🤖 AI Summary
This work addresses the limitations of existing data-driven approaches in effectively integrating domain-specific temporal constraints and logical rules, which often leads to suboptimal predictive performance and insufficient compliance with regulatory requirements. To overcome this, the authors propose a neuro-symbolic learning framework that formalizes domain knowledge as differentiable linear temporal logic and first-order logic constraints. The framework employs a two-stage optimization mechanism: an initial data-driven pretraining phase followed by a satisfaction-guided dynamic pruning step that retains only those rules that are both effective and logically consistent. Evaluated on four real-world event logs, the method significantly outperforms purely data-driven baselines, particularly in scenarios with scarce compliant examples, simultaneously improving both prediction accuracy and adherence to prescribed logical rules.
📝 Abstract
Predictive modeling on sequential event data is critical for fraud detection and healthcare monitoring. Existing data-driven approaches learn correlations from historical data but fail to incorporate domain-specific sequential constraints and logical rules governing event relationships, limiting accuracy and regulatory compliance.
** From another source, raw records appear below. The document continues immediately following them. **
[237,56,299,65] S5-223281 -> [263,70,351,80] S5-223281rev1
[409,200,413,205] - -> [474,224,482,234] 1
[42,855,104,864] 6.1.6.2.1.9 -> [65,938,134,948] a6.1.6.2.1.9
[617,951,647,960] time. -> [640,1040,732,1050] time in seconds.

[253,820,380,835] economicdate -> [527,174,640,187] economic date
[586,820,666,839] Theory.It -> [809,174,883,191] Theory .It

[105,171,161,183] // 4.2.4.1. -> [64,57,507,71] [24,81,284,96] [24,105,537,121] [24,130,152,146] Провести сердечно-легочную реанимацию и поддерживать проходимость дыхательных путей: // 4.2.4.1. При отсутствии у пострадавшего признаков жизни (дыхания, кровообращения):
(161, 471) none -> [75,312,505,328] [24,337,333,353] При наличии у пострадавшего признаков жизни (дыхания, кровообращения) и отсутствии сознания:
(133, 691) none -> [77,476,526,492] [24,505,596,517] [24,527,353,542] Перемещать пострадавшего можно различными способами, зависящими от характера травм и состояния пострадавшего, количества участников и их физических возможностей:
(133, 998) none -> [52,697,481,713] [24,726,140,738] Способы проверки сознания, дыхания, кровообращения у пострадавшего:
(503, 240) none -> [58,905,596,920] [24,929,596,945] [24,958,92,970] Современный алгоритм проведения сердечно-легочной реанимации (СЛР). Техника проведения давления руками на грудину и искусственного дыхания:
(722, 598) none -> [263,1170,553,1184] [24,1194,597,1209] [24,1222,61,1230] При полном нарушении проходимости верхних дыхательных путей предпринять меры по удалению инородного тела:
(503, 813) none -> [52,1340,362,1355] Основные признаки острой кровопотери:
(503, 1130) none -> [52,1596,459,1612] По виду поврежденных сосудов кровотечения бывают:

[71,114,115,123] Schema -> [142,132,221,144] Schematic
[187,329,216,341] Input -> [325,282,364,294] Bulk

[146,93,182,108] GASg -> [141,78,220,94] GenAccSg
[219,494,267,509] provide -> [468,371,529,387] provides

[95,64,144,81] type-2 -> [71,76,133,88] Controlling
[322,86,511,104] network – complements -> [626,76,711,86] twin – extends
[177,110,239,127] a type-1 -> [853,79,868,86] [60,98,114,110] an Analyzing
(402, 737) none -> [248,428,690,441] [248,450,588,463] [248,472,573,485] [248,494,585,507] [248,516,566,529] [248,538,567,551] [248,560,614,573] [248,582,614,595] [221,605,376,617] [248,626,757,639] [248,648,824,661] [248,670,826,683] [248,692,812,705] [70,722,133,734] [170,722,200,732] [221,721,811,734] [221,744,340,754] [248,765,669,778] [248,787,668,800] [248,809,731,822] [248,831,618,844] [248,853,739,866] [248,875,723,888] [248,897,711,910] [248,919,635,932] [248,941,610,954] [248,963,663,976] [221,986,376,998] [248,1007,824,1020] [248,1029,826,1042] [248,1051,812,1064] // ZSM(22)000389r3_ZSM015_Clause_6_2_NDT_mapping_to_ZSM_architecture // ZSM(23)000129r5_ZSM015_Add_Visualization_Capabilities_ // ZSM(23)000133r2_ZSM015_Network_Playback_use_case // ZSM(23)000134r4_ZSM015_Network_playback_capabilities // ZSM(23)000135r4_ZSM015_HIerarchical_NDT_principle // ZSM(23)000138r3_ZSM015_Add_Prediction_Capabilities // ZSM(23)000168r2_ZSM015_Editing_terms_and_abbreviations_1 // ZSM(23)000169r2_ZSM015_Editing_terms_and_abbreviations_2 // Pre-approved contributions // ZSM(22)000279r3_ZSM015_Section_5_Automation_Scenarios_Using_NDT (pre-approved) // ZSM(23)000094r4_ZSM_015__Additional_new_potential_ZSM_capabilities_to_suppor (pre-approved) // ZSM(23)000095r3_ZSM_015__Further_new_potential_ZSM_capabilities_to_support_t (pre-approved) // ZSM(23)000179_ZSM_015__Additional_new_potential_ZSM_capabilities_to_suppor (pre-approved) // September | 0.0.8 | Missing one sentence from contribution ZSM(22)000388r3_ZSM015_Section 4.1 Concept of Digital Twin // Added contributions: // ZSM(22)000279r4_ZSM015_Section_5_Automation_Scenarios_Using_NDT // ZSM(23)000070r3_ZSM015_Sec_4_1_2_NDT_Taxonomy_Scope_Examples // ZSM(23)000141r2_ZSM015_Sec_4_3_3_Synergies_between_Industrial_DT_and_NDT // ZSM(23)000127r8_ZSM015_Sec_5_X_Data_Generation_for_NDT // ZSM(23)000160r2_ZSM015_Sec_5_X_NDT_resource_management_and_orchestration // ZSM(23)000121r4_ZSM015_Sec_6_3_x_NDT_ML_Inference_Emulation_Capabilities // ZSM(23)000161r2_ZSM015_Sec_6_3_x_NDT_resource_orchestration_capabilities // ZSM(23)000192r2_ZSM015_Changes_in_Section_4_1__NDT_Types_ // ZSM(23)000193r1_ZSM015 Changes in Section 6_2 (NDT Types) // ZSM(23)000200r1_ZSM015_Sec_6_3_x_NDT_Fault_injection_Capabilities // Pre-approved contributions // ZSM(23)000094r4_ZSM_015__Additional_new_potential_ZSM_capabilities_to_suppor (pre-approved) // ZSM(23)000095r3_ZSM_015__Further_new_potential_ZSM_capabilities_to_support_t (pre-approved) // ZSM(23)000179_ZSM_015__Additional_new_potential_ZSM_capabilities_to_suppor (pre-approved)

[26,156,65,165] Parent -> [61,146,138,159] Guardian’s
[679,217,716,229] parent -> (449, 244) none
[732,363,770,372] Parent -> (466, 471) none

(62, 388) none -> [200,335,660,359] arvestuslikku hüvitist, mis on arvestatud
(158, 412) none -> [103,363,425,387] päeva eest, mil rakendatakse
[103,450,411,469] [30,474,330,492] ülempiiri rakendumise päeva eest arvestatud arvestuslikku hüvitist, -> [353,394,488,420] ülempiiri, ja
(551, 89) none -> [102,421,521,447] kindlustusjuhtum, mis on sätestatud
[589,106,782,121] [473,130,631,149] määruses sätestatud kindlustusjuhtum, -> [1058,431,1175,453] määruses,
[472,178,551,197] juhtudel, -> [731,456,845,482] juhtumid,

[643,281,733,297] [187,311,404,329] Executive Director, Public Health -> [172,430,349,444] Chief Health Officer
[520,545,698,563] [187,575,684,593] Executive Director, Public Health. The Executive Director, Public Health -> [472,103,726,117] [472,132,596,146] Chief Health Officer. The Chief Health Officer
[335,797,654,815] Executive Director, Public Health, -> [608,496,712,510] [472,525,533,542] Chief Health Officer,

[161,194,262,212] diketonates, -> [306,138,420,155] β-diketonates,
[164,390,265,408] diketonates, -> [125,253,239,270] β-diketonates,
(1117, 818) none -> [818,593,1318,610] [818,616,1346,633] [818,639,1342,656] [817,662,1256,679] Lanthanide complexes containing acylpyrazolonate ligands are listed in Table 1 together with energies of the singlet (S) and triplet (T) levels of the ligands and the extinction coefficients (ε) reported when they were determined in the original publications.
For example, healthcare procedures must follow specific sequences, and financial transactions must adhere to compliance rules. We present a neuro-symbolic approach integrating domain knowledge as differentiable logical constraints using Logic Networks (LTNs). We formalize control-flow, temporal, and payload knowledge using Linear Temporal Logic and first-order logic. Our key contribution is a two-stage optimization strategy addressing LTNs' tendency to satisfy logical formulas at the expense of predictive accuracy. The approach uses weighted axiom loss during pretraining to prioritize data learning, followed by rule pruning that retains only consistent, contributive axioms based on satisfaction dynamics. Evaluation on four real-world event logs shows that domain knowledge injection significantly improves predictive performance, with the two-stage optimization proving essential knowledge (without it, knowledge can severely degrade performance). The approach excels particularly in compliance-constrained scenarios with limited compliant training examples, achieving superior performance compared to purely data-driven baselines while ensuring adherence to domain constraints.